● Texto apresentado:

Qualquer um dos “amigos” que eu tenho aqui no Facebook corre sérios riscos. Um dos que aqui vem com tal qualidade acabou de proclamar noutra rede que eu sou “unha com carne” com duas figuras mediáticas, só porque uma delas costuma comentar os meus postais. A outra nunca nada disse. Não a conheço pessoalmente, nem ao ilustre denunciante da trama, hidra, conluio e conspiração. Tem todo o direito de atacar as ideias que defendo. Até pode vir aqui, onde será benvindo. Desconfio, contudo, que sejamos todos poluídos pela tradicional doença dos moscas, formigas e bufos, orgulhosos do servicinho.

António Mega Ferreira é muito bom. Vasco Graça Moura é muito bom. Ambos sempre foram civicamente empenhados. Quem me dera que todas as sucessões nomeativas fossem assim.

● Secção de dados:
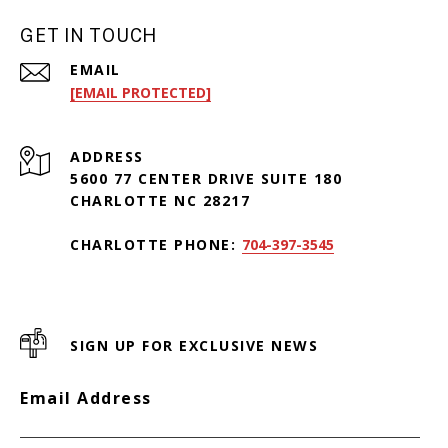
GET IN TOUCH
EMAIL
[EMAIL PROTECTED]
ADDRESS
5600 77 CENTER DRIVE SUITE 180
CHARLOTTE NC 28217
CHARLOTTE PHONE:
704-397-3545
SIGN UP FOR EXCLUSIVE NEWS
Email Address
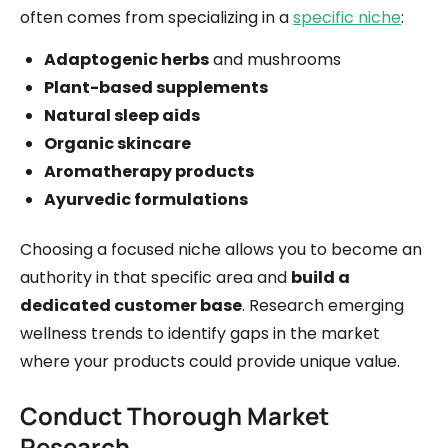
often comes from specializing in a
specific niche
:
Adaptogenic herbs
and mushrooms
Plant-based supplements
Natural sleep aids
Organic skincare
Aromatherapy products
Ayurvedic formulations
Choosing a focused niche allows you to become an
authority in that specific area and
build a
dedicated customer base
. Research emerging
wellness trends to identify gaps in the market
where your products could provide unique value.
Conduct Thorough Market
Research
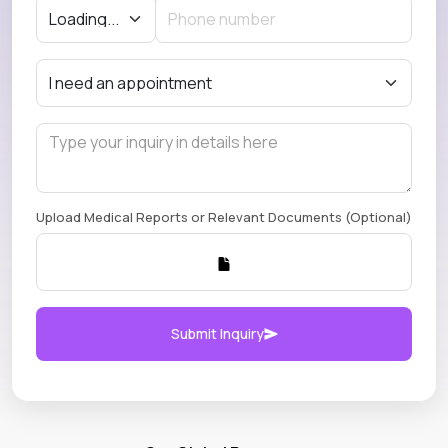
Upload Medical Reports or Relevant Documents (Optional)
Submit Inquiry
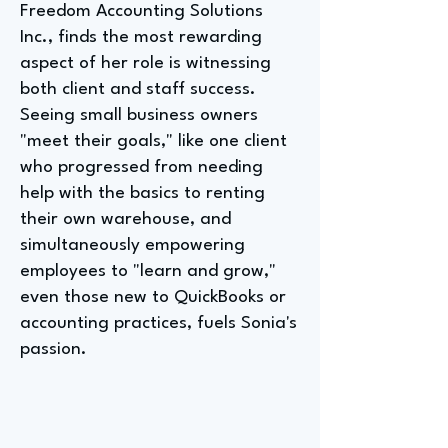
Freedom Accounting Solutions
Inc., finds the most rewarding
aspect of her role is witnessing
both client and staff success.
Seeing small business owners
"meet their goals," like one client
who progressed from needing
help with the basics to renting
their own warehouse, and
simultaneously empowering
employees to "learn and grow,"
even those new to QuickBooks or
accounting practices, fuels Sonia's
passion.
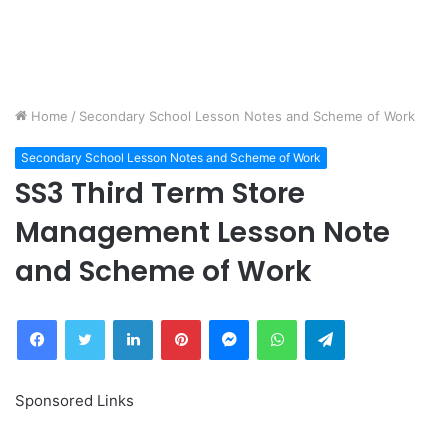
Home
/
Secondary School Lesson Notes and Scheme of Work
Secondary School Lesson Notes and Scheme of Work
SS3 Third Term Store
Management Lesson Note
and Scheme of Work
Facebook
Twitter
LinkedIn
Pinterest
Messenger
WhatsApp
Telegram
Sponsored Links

● Como fazer:
Pode copiar, sem alterações, o trecho do texto apresentado que vai de "Qualquer um dos" a "orgulhosos do servicinho."?

● Resposta ao exercício:
Qualquer um dos “amigos” que eu tenho aqui no Facebook corre sérios riscos. Um dos que aqui vem com tal qualidade acabou de proclamar noutra rede que eu sou “unha com carne” com duas figuras mediáticas, só porque uma delas costuma comentar os meus postais. A outra nunca nada disse. Não a conheço pessoalmente, nem ao ilustre denunciante da trama, hidra, conluio e conspiração. Tem todo o direito de atacar as ideias que defendo. Até pode vir aqui, onde será benvindo. Desconfio, contudo, que sejamos todos poluídos pela tradicional doença dos moscas, formigas e bufos, orgulhosos do servicinho.